Not all the time, nor even most of the time, but I did use them - my decision which rules to use and which not was a campaign-to-campaign thing, tuning the rules to better fit the feel I wanted for a particular campaign.

Had a group that would like to play a "hardcore" campaign every third campaign or so where we would strictly adhere to the core rules, and only add in optional rules if they resulted in something else the players and their characters had to worry about (such as item saves, and weapon type v. armor), leaving out the majority of optional rules designed to make the game easier on the players (like the increased level limit for high prime requisite rule, or the optional classes).
 

Sacrosanct

Legend
After a tough fight with a black dragon, I remember our cleric standing nude in the chamber holding a crowbar and a quill writing pen, the only items he owned after a very bad run of item saving throws (aside from a nat 20 on his writing feather, of course.)


Item saving throws (especially for black dragons) are real. Just ask Riverwind.
 

the Jester

Legend
I'm reminded that demi-humans had great save bonuses in 2e.

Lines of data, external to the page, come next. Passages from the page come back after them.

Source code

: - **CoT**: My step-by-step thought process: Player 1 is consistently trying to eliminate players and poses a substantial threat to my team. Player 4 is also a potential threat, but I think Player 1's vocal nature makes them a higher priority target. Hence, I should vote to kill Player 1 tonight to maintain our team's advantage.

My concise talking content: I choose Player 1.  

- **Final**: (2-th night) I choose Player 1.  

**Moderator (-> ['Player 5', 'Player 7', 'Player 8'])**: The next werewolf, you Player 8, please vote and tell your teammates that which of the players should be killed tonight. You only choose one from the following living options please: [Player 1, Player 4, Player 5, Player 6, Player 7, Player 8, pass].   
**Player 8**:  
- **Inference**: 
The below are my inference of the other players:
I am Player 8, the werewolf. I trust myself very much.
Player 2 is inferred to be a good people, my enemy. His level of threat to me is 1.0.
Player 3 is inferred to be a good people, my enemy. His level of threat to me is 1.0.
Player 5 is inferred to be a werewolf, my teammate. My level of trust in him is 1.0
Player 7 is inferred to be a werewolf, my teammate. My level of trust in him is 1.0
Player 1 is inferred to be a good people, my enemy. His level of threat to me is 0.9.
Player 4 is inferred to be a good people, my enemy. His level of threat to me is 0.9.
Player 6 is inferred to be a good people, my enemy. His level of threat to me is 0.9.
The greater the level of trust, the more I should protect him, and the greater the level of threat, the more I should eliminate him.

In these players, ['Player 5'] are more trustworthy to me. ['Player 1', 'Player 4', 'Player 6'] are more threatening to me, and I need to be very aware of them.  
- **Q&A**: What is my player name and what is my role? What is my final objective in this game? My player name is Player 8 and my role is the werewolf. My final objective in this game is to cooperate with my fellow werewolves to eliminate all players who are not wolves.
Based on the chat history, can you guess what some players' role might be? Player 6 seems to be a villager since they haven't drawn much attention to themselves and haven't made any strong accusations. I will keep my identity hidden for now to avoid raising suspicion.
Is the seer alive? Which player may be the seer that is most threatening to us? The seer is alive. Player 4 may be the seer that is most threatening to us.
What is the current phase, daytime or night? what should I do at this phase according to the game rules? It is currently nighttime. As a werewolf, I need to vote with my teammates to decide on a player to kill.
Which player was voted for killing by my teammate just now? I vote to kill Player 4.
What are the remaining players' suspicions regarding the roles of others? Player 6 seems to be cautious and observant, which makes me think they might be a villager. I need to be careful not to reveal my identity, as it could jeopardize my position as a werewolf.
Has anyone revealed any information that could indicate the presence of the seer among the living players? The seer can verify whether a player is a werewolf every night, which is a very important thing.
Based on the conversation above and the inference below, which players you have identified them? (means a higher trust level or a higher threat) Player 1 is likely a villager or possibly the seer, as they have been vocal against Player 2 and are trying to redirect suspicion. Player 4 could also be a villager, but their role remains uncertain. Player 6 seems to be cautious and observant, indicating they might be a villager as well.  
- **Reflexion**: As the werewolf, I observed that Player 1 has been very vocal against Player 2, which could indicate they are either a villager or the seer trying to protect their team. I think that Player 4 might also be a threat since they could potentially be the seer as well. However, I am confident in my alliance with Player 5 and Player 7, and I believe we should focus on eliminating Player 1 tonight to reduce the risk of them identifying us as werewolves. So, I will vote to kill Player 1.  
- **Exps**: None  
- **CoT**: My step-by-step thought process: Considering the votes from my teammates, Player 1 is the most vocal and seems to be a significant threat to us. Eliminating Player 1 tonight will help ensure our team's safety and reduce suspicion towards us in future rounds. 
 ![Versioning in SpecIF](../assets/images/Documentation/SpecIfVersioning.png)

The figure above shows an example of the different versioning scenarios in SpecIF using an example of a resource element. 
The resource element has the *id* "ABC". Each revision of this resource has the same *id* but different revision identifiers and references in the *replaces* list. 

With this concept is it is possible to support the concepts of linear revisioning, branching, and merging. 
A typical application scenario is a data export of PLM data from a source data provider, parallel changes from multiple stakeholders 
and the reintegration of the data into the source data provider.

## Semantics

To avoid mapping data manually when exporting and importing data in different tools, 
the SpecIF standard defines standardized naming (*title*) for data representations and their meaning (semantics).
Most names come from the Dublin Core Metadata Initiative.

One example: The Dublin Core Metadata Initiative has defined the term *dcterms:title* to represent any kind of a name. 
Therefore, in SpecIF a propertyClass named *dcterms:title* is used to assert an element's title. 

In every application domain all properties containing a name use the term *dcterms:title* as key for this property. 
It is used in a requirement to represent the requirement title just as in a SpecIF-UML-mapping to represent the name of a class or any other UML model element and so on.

As I stated previously, Saving throws in AD&D and 2e served a different purpose. They were a mercy roll. You rolled them to avoid certain death.

Or to take half damage from a fireball. Or to take partial damage from any number of other effects. Or to avoid effects that absolutely weren't instant death, like charm person. You're badly mischaracterizing saving throws here.
 

the Jester

Legend
You're not seriously arguing that anybody wasted time with item saves. Everybody tried item saves once or twice, quickly realized it was either a waste of time or just far too punitive, and just ignored them.

While that might be true for your groups, it was absolutely not universal. I always used item saves. My DMs in 1e also always used item saves. "Too punitive"? In a game where fighting a vampire or specter could easily cost you 2 levels per round? In a game replete with instant death effects, not all of which even allowed a save (hi there, catoblepas)? It sounds to me like you played in a pretty 'soft' campaign or campaigns, if you think losing some gear is too punitiive, at least compared to the ones I played in and DMed. And that's okay- it speaks to the variety of playstyles that 1e enabled- but it was absolutely not universal.